Dessa sorte, a responsabilidade solidária e de execução subsidiária atribuída ao poder público significa que o Estado integra o título executivo sob a condição de, como devedor-reserva, ser chamado quando o degradador original (devedor principal) não quitar a dívida, "seja por total ou parcial exaurimento patrimonial ou insolvência, seja por impossibilidade ou incapacidade, por qualquer razão, inclusive técnica, de cumprimento da prestação judicialmente imposta, assegurado, sempre, o direito de regresso (artigo 934 do Código Civil), com a desconsideração da personalidade jurídica, conforme preceitua o artigo 50 do Código Civil" [7].

A subsidiariedade, segundo entendimentos do STJ, deixa de fazer sentido jurídico ou prático se o devedor principal não mais existir ou não for facilmente identificável ou encontrável.

O objetivo da nova súmula é evitar que o Estado responda, na linha de frente, pela degradação causada por terceiro e que só a este beneficia ou aproveita, pois "aos cofres públicos não se impinge a função de garante ou de segurador universal dos poluidores".

Destarte, nosso Superior Tribunal de Justiça, por meio da Súmula 652, consolidou o entendimento — a fim de preservar a própria sociedade, representada pelo Estado — de que a reparação de danos ao patrimônio cultural é obrigação primária do poluidor.
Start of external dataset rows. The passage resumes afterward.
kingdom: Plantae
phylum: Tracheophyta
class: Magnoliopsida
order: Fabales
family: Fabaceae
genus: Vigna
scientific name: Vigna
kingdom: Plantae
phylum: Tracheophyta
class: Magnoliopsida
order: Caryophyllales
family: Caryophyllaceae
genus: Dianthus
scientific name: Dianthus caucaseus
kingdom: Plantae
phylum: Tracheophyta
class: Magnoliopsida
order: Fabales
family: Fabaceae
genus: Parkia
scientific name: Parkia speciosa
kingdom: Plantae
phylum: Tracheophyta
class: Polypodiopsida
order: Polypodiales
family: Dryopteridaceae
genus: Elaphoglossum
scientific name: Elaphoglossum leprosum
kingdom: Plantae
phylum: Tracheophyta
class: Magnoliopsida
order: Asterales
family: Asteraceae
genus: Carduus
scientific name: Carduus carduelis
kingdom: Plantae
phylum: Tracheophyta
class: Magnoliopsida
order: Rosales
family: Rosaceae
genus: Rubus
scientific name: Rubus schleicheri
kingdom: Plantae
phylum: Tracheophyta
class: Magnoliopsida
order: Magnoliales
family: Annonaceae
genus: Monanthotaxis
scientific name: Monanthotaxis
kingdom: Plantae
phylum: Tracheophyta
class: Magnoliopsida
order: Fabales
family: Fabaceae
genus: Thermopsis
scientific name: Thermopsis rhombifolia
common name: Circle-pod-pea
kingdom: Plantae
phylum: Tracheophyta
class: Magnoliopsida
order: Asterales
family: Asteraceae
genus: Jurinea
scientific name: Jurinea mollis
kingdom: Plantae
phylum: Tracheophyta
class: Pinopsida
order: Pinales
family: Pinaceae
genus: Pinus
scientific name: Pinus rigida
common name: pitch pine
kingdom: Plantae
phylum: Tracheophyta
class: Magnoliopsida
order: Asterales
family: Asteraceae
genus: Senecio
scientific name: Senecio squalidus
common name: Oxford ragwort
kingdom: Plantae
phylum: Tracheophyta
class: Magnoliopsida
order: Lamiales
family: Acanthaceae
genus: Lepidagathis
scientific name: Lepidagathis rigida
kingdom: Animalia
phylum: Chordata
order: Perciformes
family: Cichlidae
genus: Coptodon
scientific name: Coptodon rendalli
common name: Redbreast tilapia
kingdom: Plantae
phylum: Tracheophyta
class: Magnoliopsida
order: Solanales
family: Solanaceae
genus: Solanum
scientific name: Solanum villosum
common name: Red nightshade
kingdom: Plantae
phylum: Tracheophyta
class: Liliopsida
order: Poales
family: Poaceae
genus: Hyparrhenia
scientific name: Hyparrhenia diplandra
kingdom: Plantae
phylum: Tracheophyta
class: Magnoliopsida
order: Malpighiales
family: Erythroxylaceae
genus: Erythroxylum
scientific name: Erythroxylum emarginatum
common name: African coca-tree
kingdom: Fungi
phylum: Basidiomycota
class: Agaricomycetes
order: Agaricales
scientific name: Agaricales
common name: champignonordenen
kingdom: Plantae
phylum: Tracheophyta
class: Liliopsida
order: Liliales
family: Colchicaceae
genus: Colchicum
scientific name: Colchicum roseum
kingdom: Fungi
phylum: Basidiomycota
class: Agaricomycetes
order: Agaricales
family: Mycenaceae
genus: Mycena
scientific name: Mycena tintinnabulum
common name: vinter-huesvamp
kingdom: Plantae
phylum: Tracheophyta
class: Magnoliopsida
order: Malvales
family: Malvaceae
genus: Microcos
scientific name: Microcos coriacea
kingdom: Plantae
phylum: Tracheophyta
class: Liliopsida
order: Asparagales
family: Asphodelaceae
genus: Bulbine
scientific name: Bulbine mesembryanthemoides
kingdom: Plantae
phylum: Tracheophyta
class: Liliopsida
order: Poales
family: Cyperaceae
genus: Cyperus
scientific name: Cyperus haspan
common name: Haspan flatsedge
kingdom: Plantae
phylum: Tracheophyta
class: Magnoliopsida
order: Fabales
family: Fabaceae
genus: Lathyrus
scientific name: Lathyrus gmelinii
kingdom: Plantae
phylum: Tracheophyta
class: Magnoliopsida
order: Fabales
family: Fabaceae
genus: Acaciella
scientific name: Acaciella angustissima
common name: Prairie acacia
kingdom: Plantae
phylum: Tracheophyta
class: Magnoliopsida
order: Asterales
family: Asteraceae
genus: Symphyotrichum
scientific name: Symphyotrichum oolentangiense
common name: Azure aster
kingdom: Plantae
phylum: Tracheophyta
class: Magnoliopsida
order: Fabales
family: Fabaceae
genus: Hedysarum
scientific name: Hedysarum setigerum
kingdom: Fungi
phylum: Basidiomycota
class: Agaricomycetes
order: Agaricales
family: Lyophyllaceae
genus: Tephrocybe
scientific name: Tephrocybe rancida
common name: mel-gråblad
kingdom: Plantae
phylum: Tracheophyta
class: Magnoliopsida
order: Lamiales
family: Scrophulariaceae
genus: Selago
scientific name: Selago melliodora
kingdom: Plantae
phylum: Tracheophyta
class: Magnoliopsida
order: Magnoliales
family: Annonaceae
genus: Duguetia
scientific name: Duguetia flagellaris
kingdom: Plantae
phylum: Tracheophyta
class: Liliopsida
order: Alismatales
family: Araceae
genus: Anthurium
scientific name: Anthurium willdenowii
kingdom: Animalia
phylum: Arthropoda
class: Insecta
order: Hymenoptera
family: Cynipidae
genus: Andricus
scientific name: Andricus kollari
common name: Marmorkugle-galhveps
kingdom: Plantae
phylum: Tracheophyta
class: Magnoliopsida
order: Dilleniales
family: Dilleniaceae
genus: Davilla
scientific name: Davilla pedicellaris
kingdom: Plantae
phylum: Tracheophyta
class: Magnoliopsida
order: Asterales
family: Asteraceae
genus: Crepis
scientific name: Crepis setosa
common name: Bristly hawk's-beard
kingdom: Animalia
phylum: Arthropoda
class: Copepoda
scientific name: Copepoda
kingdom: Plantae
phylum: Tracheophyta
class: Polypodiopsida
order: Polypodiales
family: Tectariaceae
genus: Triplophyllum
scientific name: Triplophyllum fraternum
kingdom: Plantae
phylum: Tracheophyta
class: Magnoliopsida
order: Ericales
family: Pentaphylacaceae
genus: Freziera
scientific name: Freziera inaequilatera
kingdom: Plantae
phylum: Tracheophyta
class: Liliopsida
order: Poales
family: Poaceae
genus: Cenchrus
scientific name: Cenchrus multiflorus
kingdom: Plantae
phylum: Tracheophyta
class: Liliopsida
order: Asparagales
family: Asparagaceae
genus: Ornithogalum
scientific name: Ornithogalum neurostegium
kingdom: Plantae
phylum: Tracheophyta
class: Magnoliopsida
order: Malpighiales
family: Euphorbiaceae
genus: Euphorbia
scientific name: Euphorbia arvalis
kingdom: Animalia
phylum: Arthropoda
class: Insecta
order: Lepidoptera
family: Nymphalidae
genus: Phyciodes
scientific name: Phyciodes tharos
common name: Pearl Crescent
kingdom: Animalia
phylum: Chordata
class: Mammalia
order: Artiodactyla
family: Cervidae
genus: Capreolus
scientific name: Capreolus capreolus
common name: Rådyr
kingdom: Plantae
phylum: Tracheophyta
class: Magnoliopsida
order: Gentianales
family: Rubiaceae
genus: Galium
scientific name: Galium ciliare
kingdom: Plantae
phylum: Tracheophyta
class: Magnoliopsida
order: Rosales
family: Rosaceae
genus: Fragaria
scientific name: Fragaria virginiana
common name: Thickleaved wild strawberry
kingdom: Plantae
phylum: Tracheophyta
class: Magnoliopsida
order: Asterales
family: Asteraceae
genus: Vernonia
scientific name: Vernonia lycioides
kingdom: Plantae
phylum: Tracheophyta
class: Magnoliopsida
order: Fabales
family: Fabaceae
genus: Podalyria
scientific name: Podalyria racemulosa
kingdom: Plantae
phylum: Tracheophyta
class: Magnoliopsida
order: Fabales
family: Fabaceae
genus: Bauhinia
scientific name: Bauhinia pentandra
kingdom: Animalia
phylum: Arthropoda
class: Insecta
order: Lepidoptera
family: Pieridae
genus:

O poder público omisso, conquanto solidariamente responsável, responde subsidiariamente, podendo ser executado quando o degradador direto não cumprir a obrigação, ou não puder por ela responder.


[1] ADI 3.540 – MC/DF, Rel. Min. CELSO DE MELLO, Pleno.

[2] Introdução do Direito do Patrimônio Cultural Brasileiro. Belo Horizonte: 3i editora. 2021. p. 229.

[3] "Artigo 942 — Os bens do responsável pela ofensa ou violação do direito de outrem ficam sujeitos à reparação do dano causado; e, se a ofensa tiver mais de um autor, todos responderão solidariamente pela reparação."

[4] REsp nº 1.071.741 – SP (2008/0146043-5).

[5] "Artigo 3º  — Para os fins previstos nesta Lei, entende-se por: IV – poluidor, a pessoa física ou jurídica, de direito público ou privado, responsável, direta ou indiretamente, por atividade causadora de degradação ambiental."

[6] STJ – REsp 650.728/SC.

[7] REsp 1.071.741/SP, 2ª Turma, Min. Herman Benjamin, DJe 16/12/2010.